Work task. Filter the material below so that only lines containing "exhibits" remain.

Given records.

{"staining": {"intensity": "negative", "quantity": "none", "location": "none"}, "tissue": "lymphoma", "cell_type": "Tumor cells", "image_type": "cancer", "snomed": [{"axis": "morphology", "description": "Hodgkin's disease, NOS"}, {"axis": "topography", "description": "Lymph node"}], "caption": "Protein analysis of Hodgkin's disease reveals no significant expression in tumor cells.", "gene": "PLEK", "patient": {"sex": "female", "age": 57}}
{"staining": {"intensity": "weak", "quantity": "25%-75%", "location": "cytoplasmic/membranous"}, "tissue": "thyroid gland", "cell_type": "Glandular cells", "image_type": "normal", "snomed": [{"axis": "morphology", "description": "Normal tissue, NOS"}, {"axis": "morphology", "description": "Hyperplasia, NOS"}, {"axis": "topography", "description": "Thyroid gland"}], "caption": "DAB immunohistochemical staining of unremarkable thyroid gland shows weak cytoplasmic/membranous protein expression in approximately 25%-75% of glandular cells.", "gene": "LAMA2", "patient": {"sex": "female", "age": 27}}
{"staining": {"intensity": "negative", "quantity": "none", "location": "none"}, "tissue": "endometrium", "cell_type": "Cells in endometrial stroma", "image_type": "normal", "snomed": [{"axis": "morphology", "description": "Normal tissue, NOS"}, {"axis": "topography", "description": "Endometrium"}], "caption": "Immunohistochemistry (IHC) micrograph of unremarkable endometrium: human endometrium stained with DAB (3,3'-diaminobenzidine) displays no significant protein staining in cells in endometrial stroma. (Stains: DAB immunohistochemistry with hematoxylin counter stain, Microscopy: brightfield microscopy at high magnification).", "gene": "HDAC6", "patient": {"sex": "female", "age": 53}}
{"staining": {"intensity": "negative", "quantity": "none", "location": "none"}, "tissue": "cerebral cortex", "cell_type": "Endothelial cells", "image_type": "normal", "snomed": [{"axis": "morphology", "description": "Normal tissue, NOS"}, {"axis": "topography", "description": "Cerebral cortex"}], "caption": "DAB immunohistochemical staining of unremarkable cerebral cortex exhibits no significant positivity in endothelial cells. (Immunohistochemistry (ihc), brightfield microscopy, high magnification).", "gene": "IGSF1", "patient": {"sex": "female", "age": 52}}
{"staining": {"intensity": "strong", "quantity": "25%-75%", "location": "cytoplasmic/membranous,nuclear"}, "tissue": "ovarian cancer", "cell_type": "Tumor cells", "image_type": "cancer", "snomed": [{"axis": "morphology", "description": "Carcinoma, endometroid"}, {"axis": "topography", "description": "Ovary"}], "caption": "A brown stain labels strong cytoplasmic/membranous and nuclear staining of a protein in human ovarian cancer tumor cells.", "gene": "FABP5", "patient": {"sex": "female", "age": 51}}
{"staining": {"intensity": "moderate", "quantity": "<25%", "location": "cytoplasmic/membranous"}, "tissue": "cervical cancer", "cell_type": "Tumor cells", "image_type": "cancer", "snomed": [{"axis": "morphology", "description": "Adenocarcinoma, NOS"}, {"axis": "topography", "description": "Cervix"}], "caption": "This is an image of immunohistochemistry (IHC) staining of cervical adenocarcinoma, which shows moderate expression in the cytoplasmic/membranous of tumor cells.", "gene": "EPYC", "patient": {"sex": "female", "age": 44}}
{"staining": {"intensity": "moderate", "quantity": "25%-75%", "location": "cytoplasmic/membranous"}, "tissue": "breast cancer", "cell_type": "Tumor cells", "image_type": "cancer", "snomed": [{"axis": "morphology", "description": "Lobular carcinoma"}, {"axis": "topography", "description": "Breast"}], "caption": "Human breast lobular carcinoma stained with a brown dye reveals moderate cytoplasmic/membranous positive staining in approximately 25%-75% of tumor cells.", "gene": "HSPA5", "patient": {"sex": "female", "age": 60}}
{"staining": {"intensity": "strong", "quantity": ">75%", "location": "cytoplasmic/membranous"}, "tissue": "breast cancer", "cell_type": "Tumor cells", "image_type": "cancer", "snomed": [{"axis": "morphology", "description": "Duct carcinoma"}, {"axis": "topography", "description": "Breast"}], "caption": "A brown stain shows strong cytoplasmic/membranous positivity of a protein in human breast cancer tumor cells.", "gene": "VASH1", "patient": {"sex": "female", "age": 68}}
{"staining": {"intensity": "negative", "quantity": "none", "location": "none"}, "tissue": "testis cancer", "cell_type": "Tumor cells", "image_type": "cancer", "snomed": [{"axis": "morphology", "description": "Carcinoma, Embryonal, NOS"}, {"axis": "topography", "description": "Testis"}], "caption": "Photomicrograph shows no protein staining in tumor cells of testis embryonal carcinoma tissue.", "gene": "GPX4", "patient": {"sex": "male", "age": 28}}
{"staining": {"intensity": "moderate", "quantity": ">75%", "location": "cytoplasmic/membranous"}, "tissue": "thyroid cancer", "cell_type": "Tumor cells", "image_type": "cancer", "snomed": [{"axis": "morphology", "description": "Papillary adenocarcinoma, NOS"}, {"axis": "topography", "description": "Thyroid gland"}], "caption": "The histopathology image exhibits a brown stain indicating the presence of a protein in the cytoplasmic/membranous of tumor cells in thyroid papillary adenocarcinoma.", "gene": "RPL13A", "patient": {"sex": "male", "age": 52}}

Completed exercise.
{"staining": {"intensity": "negative", "quantity": "none", "location": "none"}, "tissue": "cerebral cortex", "cell_type": "Endothelial cells", "image_type": "normal", "snomed": [{"axis": "morphology", "description": "Normal tissue, NOS"}, {"axis": "topography", "description": "Cerebral cortex"}], "caption": "DAB immunohistochemical staining of unremarkable cerebral cortex exhibits no significant positivity in endothelial cells. (Immunohistochemistry (ihc), brightfield microscopy, high magnification).", "gene": "IGSF1", "patient": {"sex": "female", "age": 52}}
{"staining": {"intensity": "moderate", "quantity": ">75%", "location": "cytoplasmic/membranous"}, "tissue": "thyroid cancer", "cell_type": "Tumor cells", "image_type": "cancer", "snomed": [{"axis": "morphology", "description": "Papillary adenocarcinoma, NOS"}, {"axis": "topography", "description": "Thyroid gland"}], "caption": "The histopathology image exhibits a brown stain indicating the presence of a protein in the cytoplasmic/membranous of tumor cells in thyroid papillary adenocarcinoma.", "gene": "RPL13A", "patient": {"sex": "male", "age": 52}}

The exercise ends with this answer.